The White House is moving forward with preparations for a summit next month between President Donald Trump and North Korean leader Kim Jong Un despite recent North Korean statements, White House press secretary Sarah Sanders said Thursday.
"If the North Koreans want to meet, we'll be there," Sanders said. "We're continuing to move forward in preparations and the president as we've said all along will be prepared and ready to meet and there's really not a lot to add beyond that point."
"There are no changes at this point to our schedule or anything," Sanders said.
The US plans to keep up the maximum pressure campaign on North Korea and still plans to meet with South Korean President Moon Jae-in next week.
US officials have largely determined that Kim is posturing ahead of talks and don't believe the meeting is in real jeopardy, according to administration aides.
But they expect the warnings to continue in the weeks ahead, even as both sides prepare for the historic diplomatic encounter. And they concede the development amounted to a reality check for Trump, who has enthusiastically promoted his upcoming dealings with Kim and embraced the potential for a major foreign policy victory.
If the summit is scrapped, American officials believe it will be by Kim and not by Trump. After being caught off guard by Tuesday's statement, which warned the talks could be at risk if the US continues to insist Pyongyang abandon its nuclear program, Trump's aides are now bracing for more of the same in the coming weeks and are prepared to ride it out.
Indeed, the rhetoric continued Thursday. Ri Son Gwon, North Korea's chairman of the Committee for the Peaceful Reunification, told a reporter from North Korean state media that improving relations with South Korea would remain stalled unless the two sides could resolve differences over joint US-South Korea military drills.

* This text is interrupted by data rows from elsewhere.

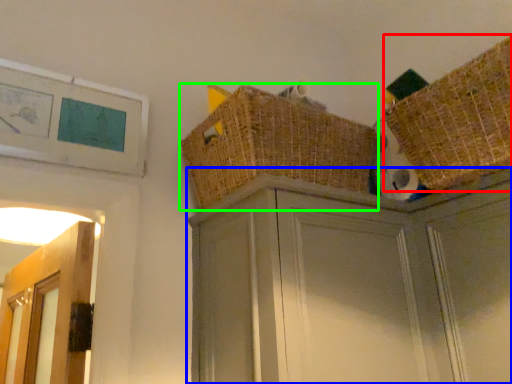
Question: Which object is the closest to the basket (highlighted by a red box)? Choose among these: cabinetry (highlighted by a blue box) or basket (highlighted by a green box).

Choices:
 (A) cabinetry
 (B) basket

Answer: (A)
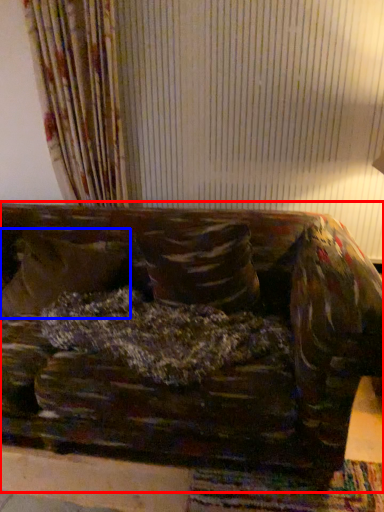
Question: Among these objects, which one is nearest to the camera, studio couch (highlighted by a red box) or pillow (highlighted by a blue box)?

Choices:
 (A) studio couch
 (B) pillow

Answer: (A)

"It will not be easy to sit back with South Korea's current 'regime' unless the serious situation that suspended the high-level inter-Korean talks is resolved," he said. "The direction of future North-South relations will depend solely on the actions of the South Korean authorities."
Press conference pulled from schedule
It was the latest indication that the warmer tone emanating from North Korea had ended. So far, Trump has avoided matching the harsher language, as he did for most of last year as tensions ratcheted up between himself and Kim.

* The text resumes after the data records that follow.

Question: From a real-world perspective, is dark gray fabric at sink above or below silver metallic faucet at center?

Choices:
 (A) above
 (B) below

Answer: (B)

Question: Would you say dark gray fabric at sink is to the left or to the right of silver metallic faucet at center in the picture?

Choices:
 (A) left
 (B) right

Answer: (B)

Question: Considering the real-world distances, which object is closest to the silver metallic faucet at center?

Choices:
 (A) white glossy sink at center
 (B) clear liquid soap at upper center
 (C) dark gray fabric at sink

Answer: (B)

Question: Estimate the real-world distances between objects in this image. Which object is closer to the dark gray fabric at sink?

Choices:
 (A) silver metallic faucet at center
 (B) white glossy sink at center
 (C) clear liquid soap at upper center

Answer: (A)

He has not tweeted on the latest developments, and was taciturn when questioned about the matter in the Oval Office on Wednesday.
"We'll have to see," he said.
Officials are hoping he'll remain largely silent to avoid inflaming the fragile diplomatic opening. A planned news conference with the secretary general of NATO was pulled from his schedule on Thursday, preventing him giving an extended answer on the topic.
His aides have offered similarly guarded responses. Asked during a photo opportunity Thursday whether the summit would still happen, Secretary of State Mike Pompeo did not answer. Pompeo has led diplomatic efforts with Kim, including traveling to North Korea twice for preparatory talks.
John Bolton, the President's national security adviser, conferred Wednesday morning with his South Korean counterpart, who offered little clarity on North Korea's intentions. He, along with other administration officials, said they believed the summit would still proceed as planned.
"We want to do whatever we can to make the meeting a success," Bolton told Fox News Radio. "But there should be no mistake that if we don't see that commitment to denuclearization then we're not going to make the mistakes of past administrations and fall into endless discussions with North Korea."
Even amid the uncertainty, aides were still proceeding as if the summit will happen. Teams of US officials are in Singapore surveying sites, and haven't been given any indication they should stop.